*WHAT TO PRODUCE:*
Do any lines in the data below contain "input"? If so, copy every one of them.

*AVAILABLE RECORDS:*
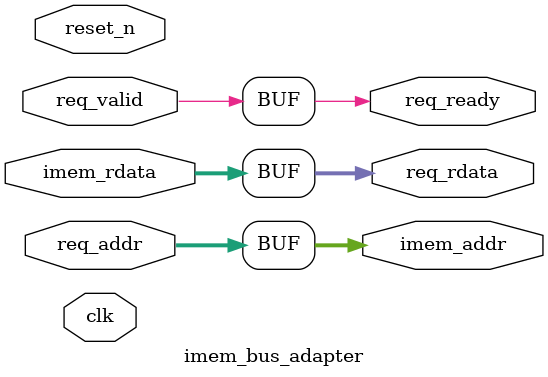
<source format=v>

`include "config/rv_config.vh"

module imem_bus_adapter (
  input  wire             clk,
  input  wire             reset_n,

  // Bus slave interface (read-only)
  input  wire             req_valid,
  input  wire [31:0]      req_addr,
  output wire             req_ready,
  output wire [31:0]      req_rdata,

  // Instruction memory interface
  output wire [31:0]      imem_addr,
  input  wire [31:0]      imem_rdata
);

  // Simple passthrough - IMEM already has combinational read
  assign imem_addr  = req_addr;
  assign req_rdata  = imem_rdata;
  assign req_ready  = req_valid;  // Always ready for reads

endmodule

</source>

*WRITTEN RESPONSE:*
  input  wire             clk,
  input  wire             reset_n,
  input  wire             req_valid,
  input  wire [31:0]      req_addr,
  input  wire [31:0]      imem_rdata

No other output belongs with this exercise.